Mourne Upland Path Erosion Control Event


Tollymore National Outdoor Centre, with the stunning back drop of the Mourne Mountains, was the venue for a celebration of a programme of upland path works carried out in recent years by Mourne Heritage Trust. Minister for the Environment, Mark H Durkan was the special guest, recognising the role of Northern Ireland Environment Agency as a major funder of the various works alongside Sport Northern Ireland, Northern Ireland Tourist Board and Heritage Lottery Fund. 

The project centred around repair of over 5km of heavily eroded paths at locations around Slieve Binnian, the Brandy Pad and Slieve Donard by skilled contractors working to a detailed specification prepared by the Trust.  Complementing this were ‘stitch in time’ and ‘stay on track’ works by the Trust’s countryside staff in key access corridors to the uplands.  A final ingredient was the input of volunteers under the Trust’s Active Lifestyles programme, including reinstatement works to minimise adverse impacts on sensitive habitats and visual amenity.

Reflecting on these inputs, which cumulatively represented approximately three quarters of a million pounds of funding since 2010, Chairman of Mourne Heritage Trust, Mr Desmond Patterson said: ‘This programme has been a true example of joined-up government.
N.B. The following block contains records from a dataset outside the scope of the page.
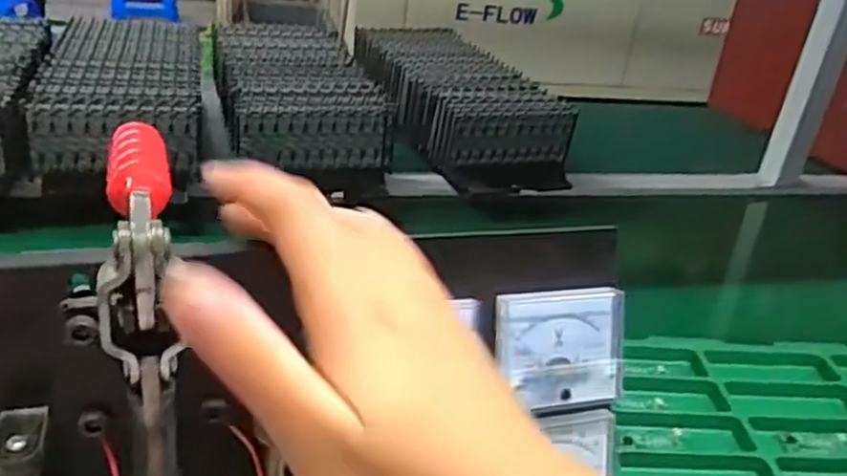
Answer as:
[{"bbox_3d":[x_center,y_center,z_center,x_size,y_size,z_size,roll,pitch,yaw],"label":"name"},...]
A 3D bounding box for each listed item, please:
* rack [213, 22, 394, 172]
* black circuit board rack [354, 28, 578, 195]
[{"bbox_3d":[-0.175,-0.199,0.990,0.170,0.069,0.381,-4,30,-20],"label":"rack"},{"bbox_3d":[0.040,-0.189,1.048,0.196,0.090,0.383,-3,30,-18],"label":"black circuit board rack"}]

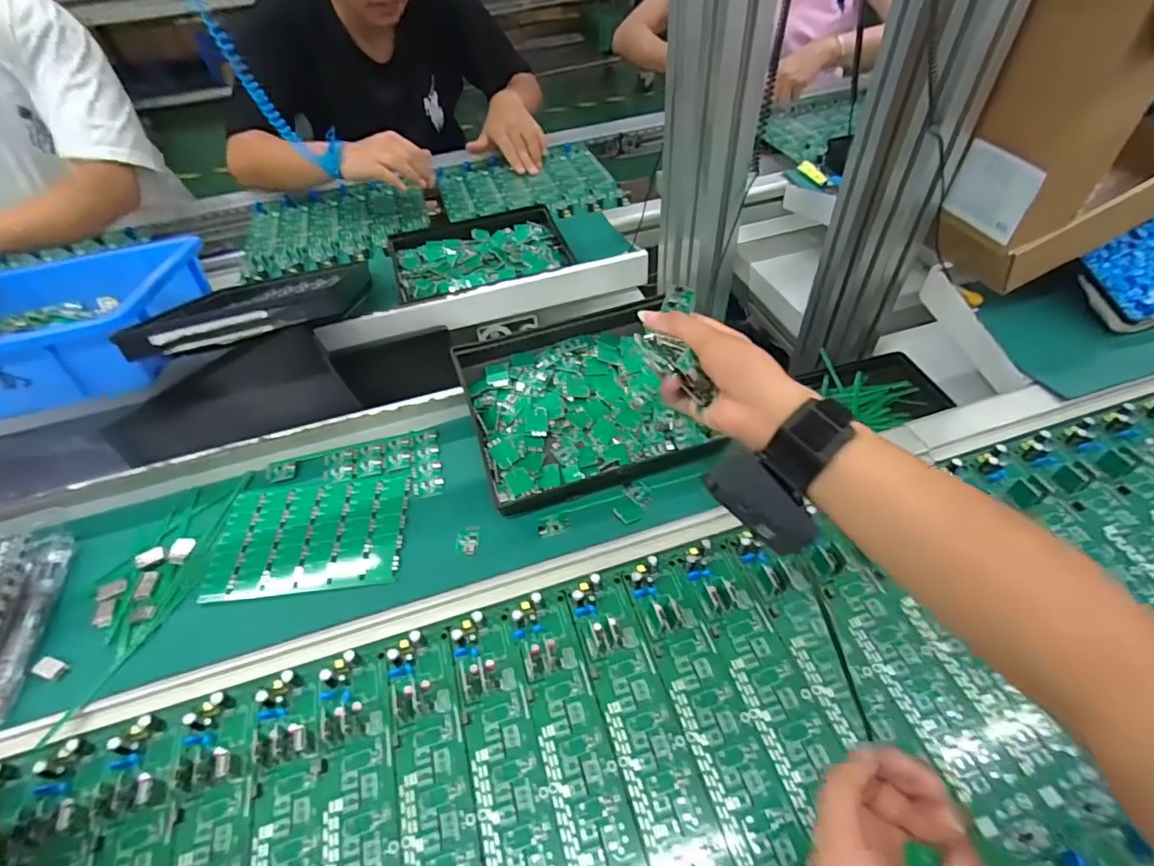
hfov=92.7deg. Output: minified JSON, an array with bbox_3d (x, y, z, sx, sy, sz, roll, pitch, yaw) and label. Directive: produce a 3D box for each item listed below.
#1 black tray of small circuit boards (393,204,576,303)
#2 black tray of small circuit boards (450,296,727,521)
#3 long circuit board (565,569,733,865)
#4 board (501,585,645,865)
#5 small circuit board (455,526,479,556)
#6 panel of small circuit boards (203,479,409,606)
[{"bbox_3d":[-0.132,-0.247,0.742,0.224,0.027,0.193,-18,53,-11],"label":"black tray of small circuit boards"},{"bbox_3d":[0.005,-0.033,0.529,0.206,0.026,0.172,-16,68,-11],"label":"black tray of small circuit boards"},{"bbox_3d":[0.052,0.215,0.355,0.048,0.018,0.269,-15,52,-8],"label":"long circuit board"},{"bbox_3d":[0.005,0.233,0.357,0.049,0.016,0.276,-15,52,-9],"label":"board"},{"bbox_3d":[-0.094,0.091,0.473,0.020,0.004,0.026,-3,52,1],"label":"small circuit board"},{"bbox_3d":[-0.234,0.090,0.488,0.162,0.007,0.107,-6,52,-1],"label":"panel of small circuit boards"}]

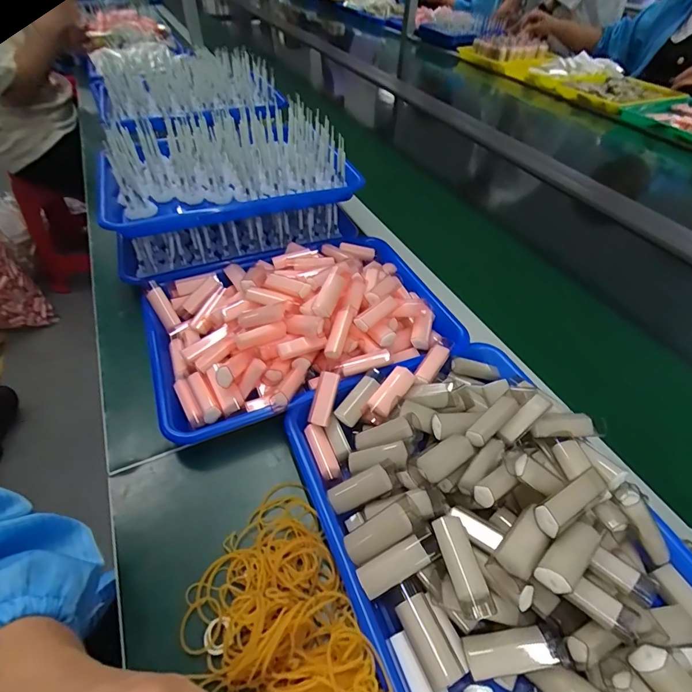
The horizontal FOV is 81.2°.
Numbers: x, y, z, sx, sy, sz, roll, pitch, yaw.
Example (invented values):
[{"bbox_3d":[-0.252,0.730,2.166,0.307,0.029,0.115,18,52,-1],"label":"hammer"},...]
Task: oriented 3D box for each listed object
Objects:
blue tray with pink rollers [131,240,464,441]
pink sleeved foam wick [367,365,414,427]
[{"bbox_3d":[-0.061,-0.041,0.478,0.335,0.081,0.254,-17,50,-16],"label":"blue tray with pink rollers"},{"bbox_3d":[0.041,0.046,0.377,0.023,0.015,0.060,32,73,24],"label":"pink sleeved foam wick"}]

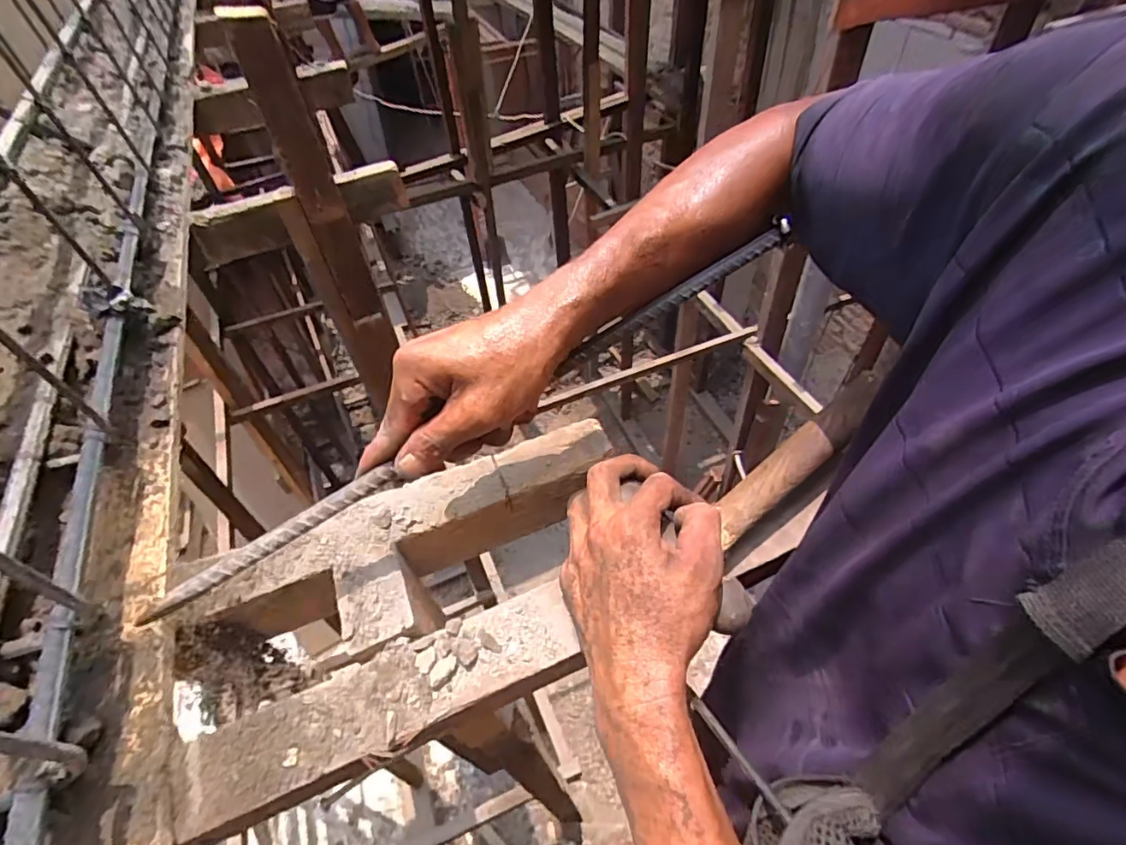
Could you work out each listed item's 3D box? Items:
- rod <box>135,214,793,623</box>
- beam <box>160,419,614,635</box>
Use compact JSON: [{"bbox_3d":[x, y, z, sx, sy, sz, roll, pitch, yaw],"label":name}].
[{"bbox_3d":[-0.047,-0.009,0.355,0.467,0.011,0.012,-32,54,-7],"label":"rod"},{"bbox_3d":[-0.117,0.084,0.435,0.332,0.057,0.054,-20,51,-13],"label":"beam"}]

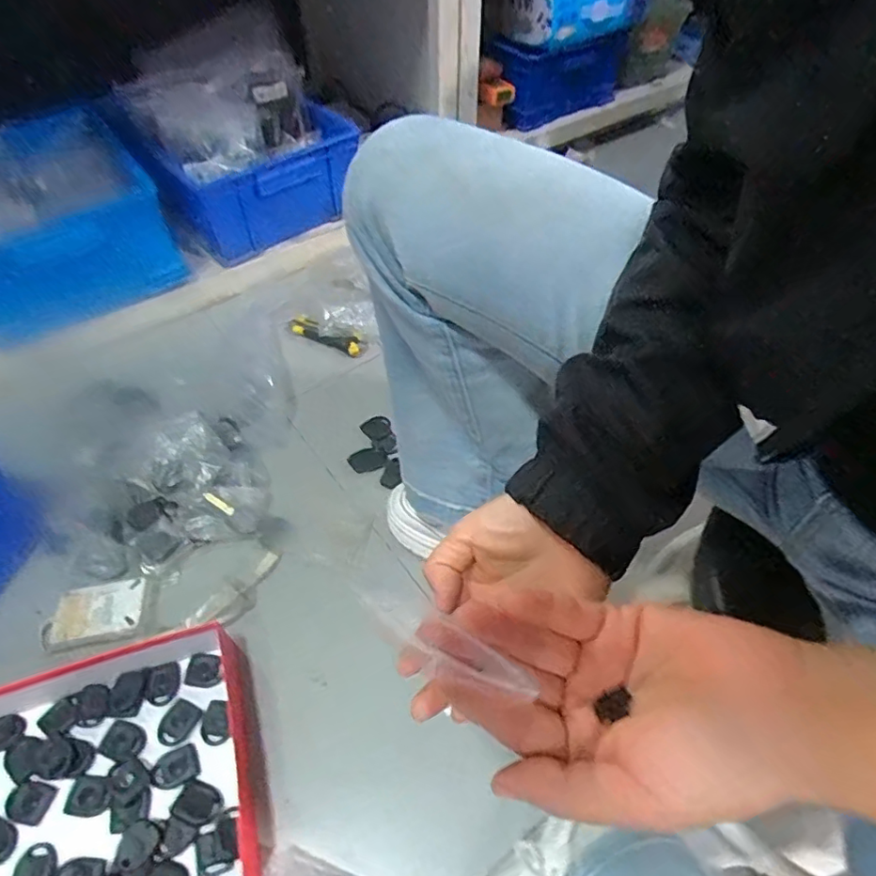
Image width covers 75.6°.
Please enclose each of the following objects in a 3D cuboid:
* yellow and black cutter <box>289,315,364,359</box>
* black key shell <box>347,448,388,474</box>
[{"bbox_3d":[-0.172,-0.159,0.878,0.127,0.012,0.034,23,55,18],"label":"yellow and black cutter"},{"bbox_3d":[-0.093,0.030,0.754,0.048,0.005,0.035,-25,55,-19],"label":"black key shell"}]

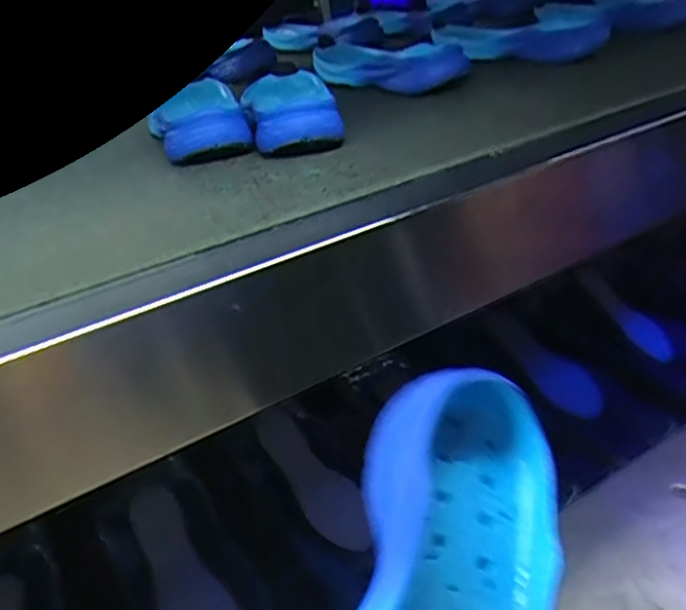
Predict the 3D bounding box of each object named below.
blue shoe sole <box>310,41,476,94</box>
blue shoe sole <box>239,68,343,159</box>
[{"bbox_3d":[0.040,-0.278,0.748,0.072,0.039,0.215,-29,39,-34],"label":"blue shoe sole"},{"bbox_3d":[-0.051,-0.195,0.628,0.081,0.035,0.225,-10,29,-8],"label":"blue shoe sole"}]

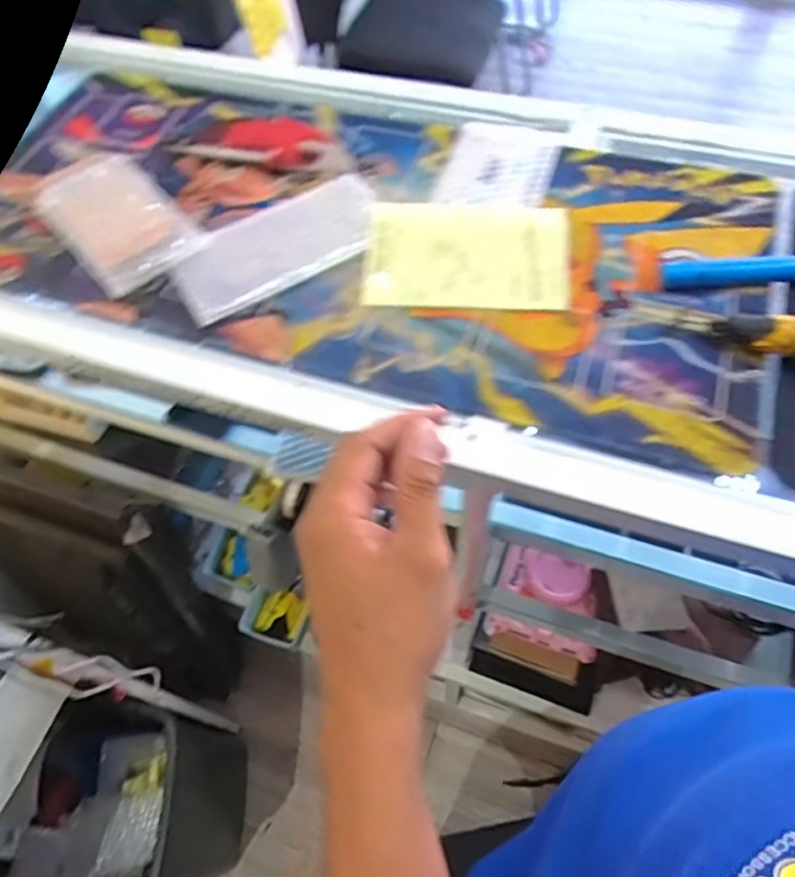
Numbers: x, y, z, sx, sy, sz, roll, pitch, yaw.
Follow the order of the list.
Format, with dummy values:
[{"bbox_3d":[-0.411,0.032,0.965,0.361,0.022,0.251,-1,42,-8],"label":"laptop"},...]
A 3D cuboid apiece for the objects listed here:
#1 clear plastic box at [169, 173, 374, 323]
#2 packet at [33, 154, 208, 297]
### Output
[{"bbox_3d":[-0.093,-0.158,0.498,0.177,0.010,0.090,-29,63,-12],"label":"clear plastic box"},{"bbox_3d":[-0.236,-0.186,0.516,0.088,0.014,0.179,-38,65,-17],"label":"packet"}]

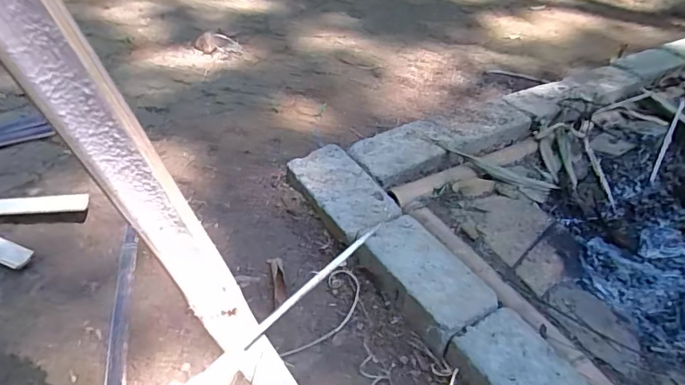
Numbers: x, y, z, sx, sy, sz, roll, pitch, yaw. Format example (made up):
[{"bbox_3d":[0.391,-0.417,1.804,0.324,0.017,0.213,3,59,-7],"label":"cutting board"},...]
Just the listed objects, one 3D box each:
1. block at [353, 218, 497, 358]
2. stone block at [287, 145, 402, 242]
[{"bbox_3d":[0.119,0.125,0.724,0.120,0.049,0.210,-17,43,-24],"label":"block"},{"bbox_3d":[-0.003,-0.001,0.848,0.107,0.045,0.209,-21,45,-28],"label":"stone block"}]

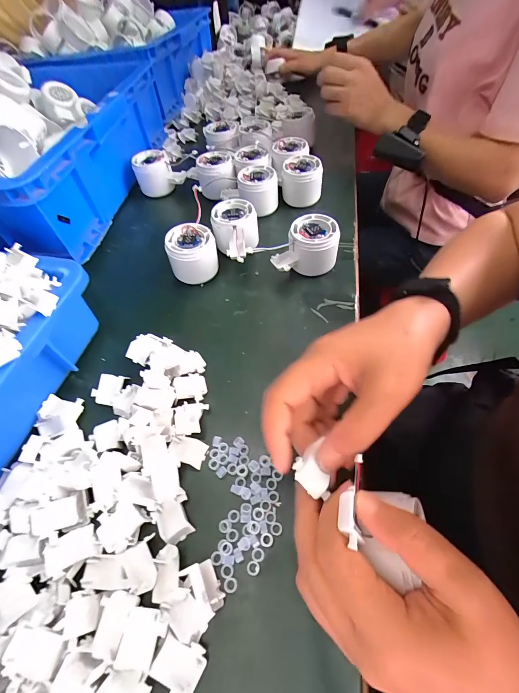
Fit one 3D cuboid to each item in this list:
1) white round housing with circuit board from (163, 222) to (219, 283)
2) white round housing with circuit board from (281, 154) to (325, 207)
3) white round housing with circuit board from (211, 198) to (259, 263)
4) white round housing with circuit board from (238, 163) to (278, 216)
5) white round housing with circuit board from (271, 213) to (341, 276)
[{"bbox_3d":[-0.081,-0.111,0.379,0.056,0.054,0.054,-1,56,1],"label":"white round housing with circuit board"},{"bbox_3d":[0.064,-0.246,0.460,0.057,0.058,0.056,-1,56,1],"label":"white round housing with circuit board"},{"bbox_3d":[-0.030,-0.144,0.399,0.059,0.051,0.082,-3,56,-1],"label":"white round housing with circuit board"},{"bbox_3d":[-0.002,-0.231,0.454,0.056,0.050,0.058,-3,56,-1],"label":"white round housing with circuit board"},{"bbox_3d":[0.061,-0.120,0.372,0.066,0.052,0.059,-11,56,-6],"label":"white round housing with circuit board"}]

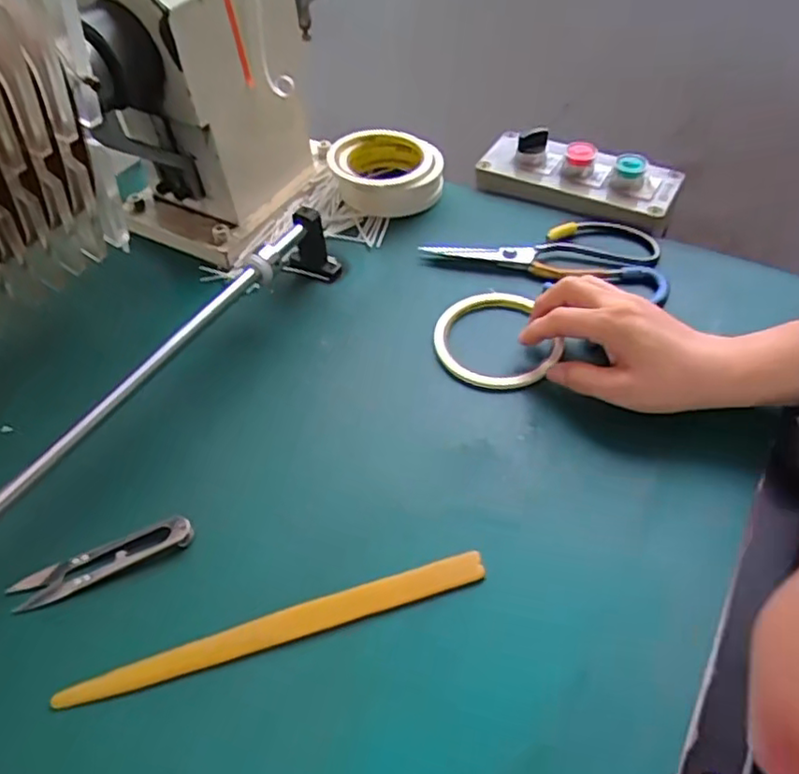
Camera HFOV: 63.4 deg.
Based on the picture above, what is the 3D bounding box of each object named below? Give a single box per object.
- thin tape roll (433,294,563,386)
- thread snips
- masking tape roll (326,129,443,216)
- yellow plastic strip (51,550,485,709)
[{"bbox_3d":[0.068,-0.035,0.476,0.086,0.009,0.094,-1,50,1],"label":"thin tape roll"},{"bbox_3d":[-0.169,0.099,0.371,0.099,0.007,0.022,-21,52,-15],"label":"thread snips"},{"bbox_3d":[-0.014,-0.195,0.591,0.092,0.045,0.089,-1,50,1],"label":"masking tape roll"},{"bbox_3d":[-0.063,0.127,0.343,0.224,0.005,0.015,-14,51,-10],"label":"yellow plastic strip"}]

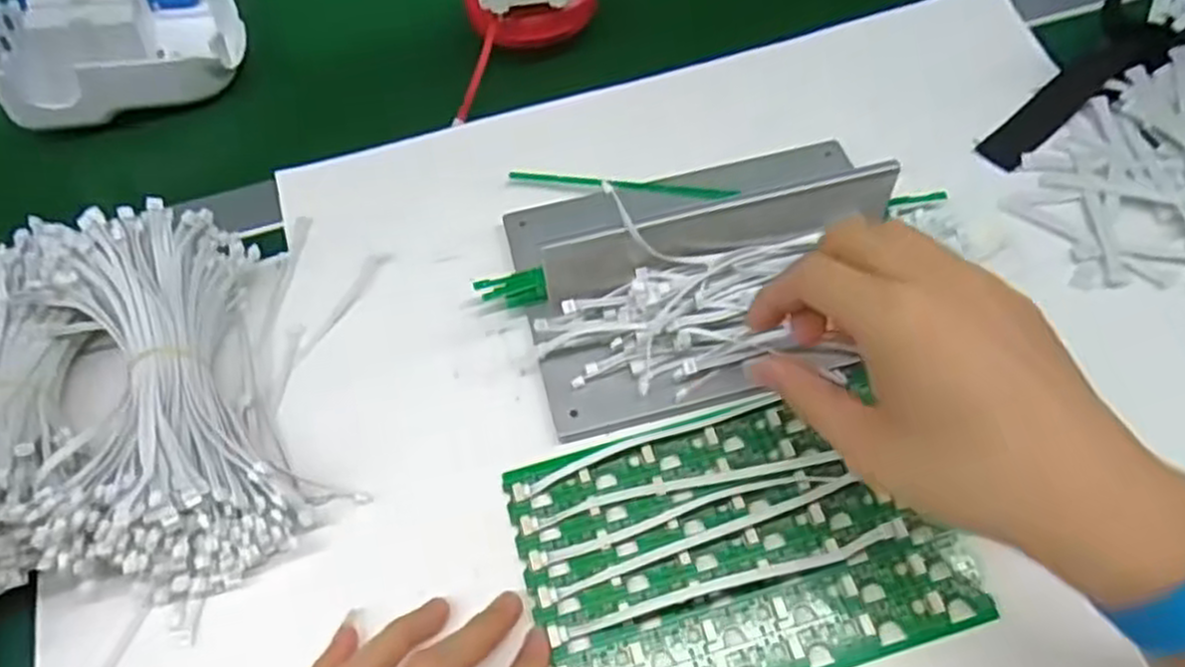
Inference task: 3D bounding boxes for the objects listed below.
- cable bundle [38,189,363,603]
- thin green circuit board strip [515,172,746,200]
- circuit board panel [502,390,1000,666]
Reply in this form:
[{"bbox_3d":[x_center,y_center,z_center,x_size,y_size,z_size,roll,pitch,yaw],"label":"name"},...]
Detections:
[{"bbox_3d":[-0.203,0.023,0.360,0.117,0.057,0.192,-27,62,-12],"label":"cable bundle"},{"bbox_3d":[0.017,-0.085,0.439,0.128,0.004,0.010,7,59,8],"label":"thin green circuit board strip"},{"bbox_3d":[0.062,0.091,0.338,0.179,0.013,0.120,-15,60,-8],"label":"circuit board panel"}]

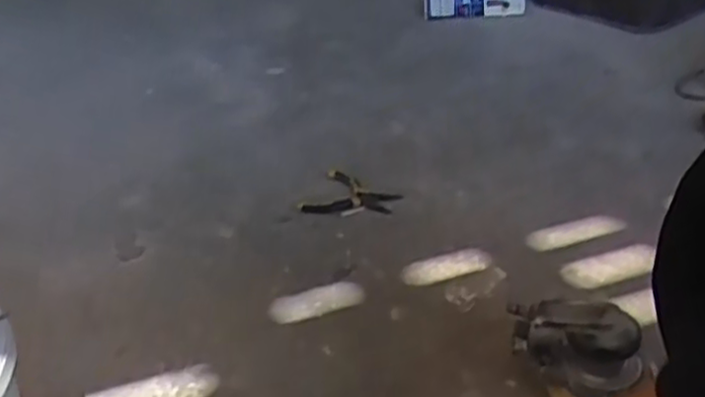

It brought together funding from the relevant agencies under the Heritage Lottery Fund’s Landscape Partnership umbrella, to achieve the complementary objectives of protecting the environment and enhancing the visitor experience.  On behalf of all who enjoy, work in and care for the Mournes, I would like to express our gratitude to them and to the land owners, Northern Ireland Water, National Trust and my fellow local farmers ’. 

Matthew Bushby, Countryside Services Manager for the Trust spoke about the ‘learning journey’ travelled.  He explained ‘Path repair works on this scale were very much a first for this area, and indeed Northern Ireland.  We adapted best practice techniques to the particular conditions of the Mournes, assisted greatly by observations from user groups and representative bodies like Mountaineering Ireland and the Ulster Federation of Rambling Clubs.  We were also pleased to find that the most effective foundation layer was sheep’s fleeces, procured from local farmers.  The approach developed sought to ensure that repaired paths blended into the environment whilst maintaining the challenging and rewarding experience of walking in the mountains. The body of learning about erosion control techniques is something we have enjoyed sharing with other upland areas’.

Minister Durkan highlighted the value of local partnerships with organisations like Mourne Heritage Trust in helping achieve government objectives in our most prized landscape areas.   He said ‘These mountains are not only beautiful and important for recreation, but they also represent a most important biodiversity habitat. The Eastern Mournes is designated a Special Area of Conservation, marking it as one of Europe’s most important tracts of upland heath. The pioneering work carried out by Mourne Heritage Trust will help ensure that people can continue to enjoy and appreciate this sensitive area in the knowledge that its special qualities are protected.  It has shown that, with the right technical approaches and involvement of partners, conservation and sustainable development can go hand in hand.’

Speaking at the celebration event, Sport Northern Ireland Director of Participation, Nick Harkness said ‘The value of the natural environment in Northern Ireland makes the region uniquely suited to participation in many adventure sports.  Through Sport Northern Ireland’s contribution to the implementation of the Outdoor Recreation Action Plan, we will work to maximise opportunities for increased participation and excellence in outdoor sports.  This project makes the increase in participation in hillwalking and outdoor recreation sustainable in the longer term, and will allow us to continue to deliver the benefits of the mountains to the health and well-being of society.  Organisations such as the Ulster Federation of Rambling Clubs, Mountaineering Ireland, Duke of Edinburgh and the An Gaisce award schemes, with over 9,000 young people using the Mournes per annum, will benefit from these improvements’.

Closing the event Margaret Ritchie, MP for South Down, emphasised the need to capitalise on the expertise and partnerships built up saying, ‘I commend Mourne Heritage Trust for its ground-breaking initiative. It is important to the environment, economy and people of South Down that we continue to guard against erosion and improve the user experience in Northern Ireland’s foremost area for upland recreation. I thank the funders and both public and private landowners for their cooperation and input to date and look forward to these relationships continuing to prosper for the good of all’.